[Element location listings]
• • •

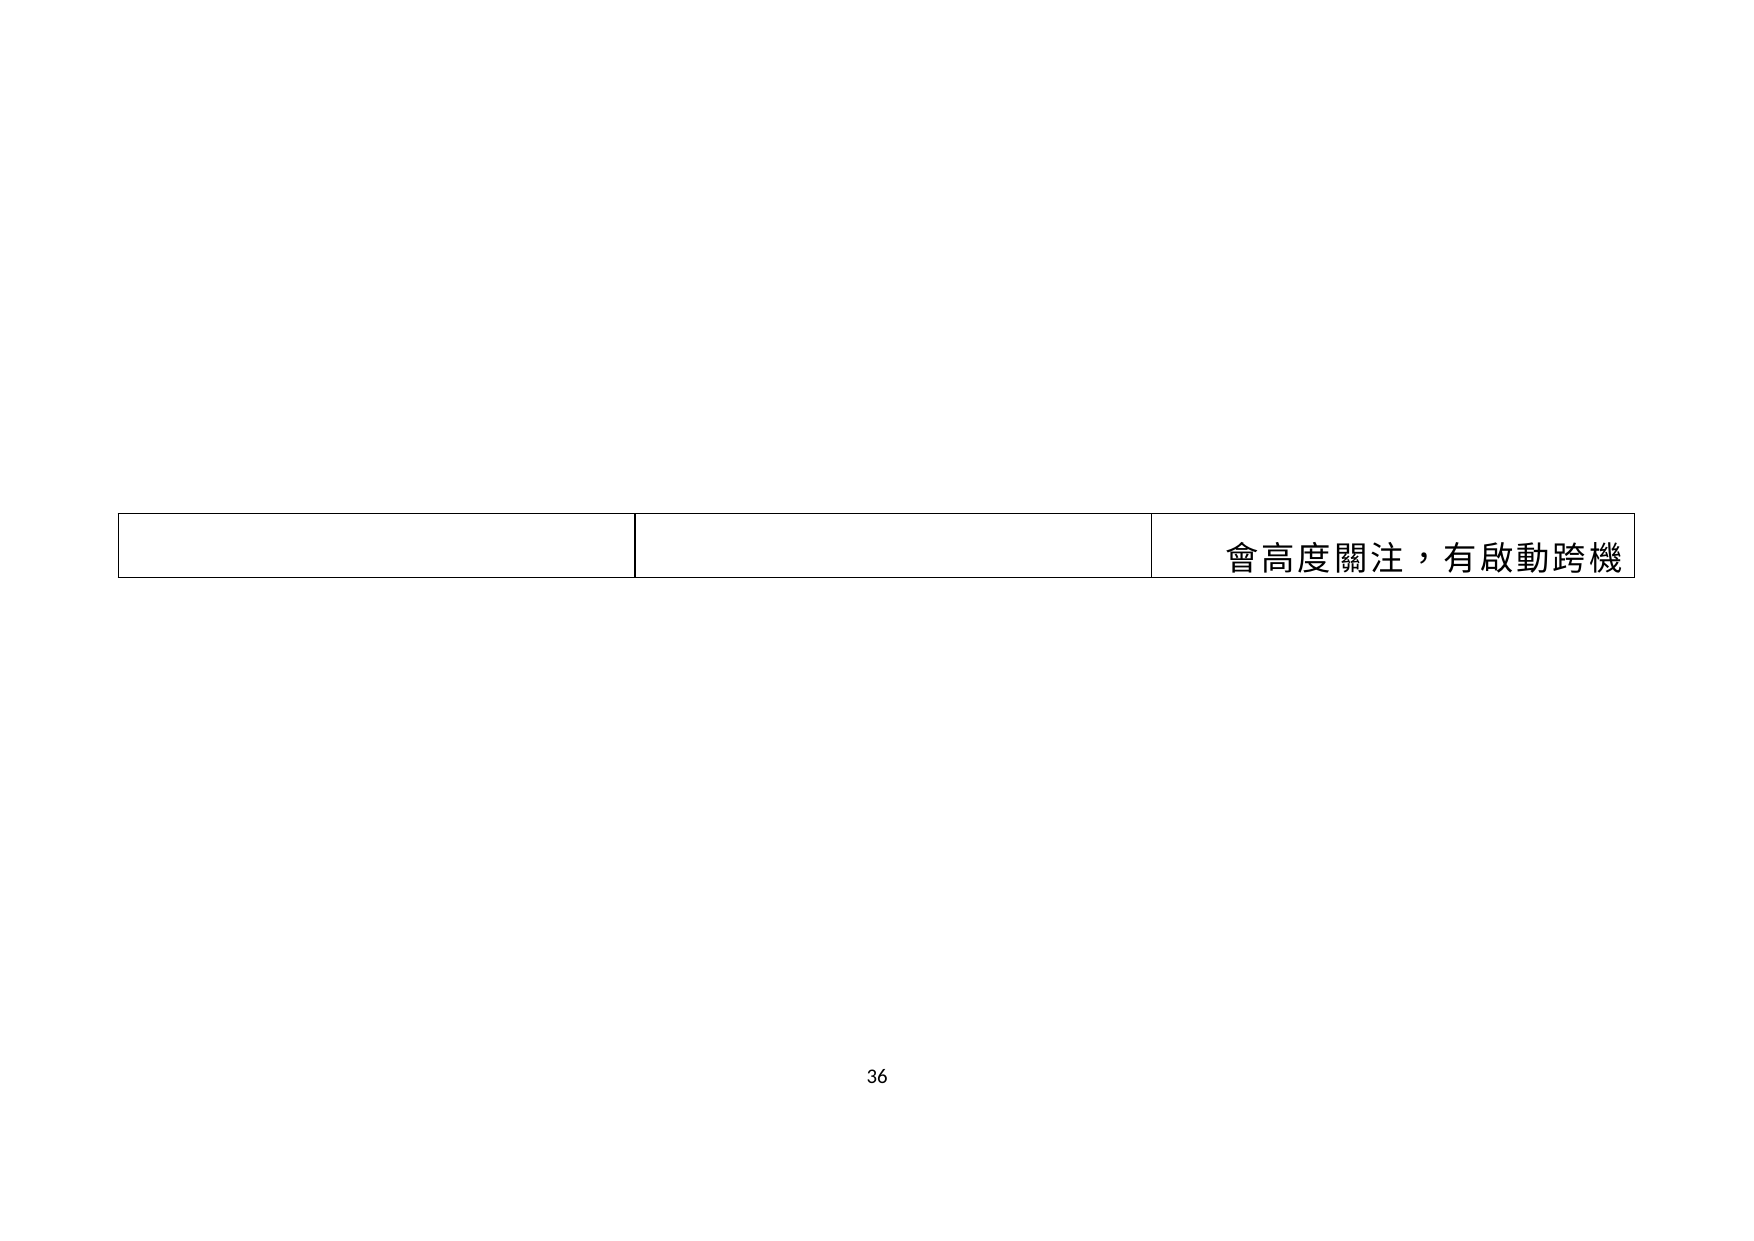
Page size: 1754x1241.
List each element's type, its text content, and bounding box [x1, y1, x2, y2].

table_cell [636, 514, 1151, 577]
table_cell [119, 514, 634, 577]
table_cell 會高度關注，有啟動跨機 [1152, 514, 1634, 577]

• • •

● BRIEF:
Could you copy every line of the records above word for word, omitting the pictures?

● EXERCISE SOLUTION:
Page size: 1754x1241.
List each element's type, its text content, and bounding box [x1, y1, x2, y2].

table_cell [636, 514, 1151, 577]
table_cell [119, 514, 634, 577]
table_cell 會高度關注，有啟動跨機 [1152, 514, 1634, 577]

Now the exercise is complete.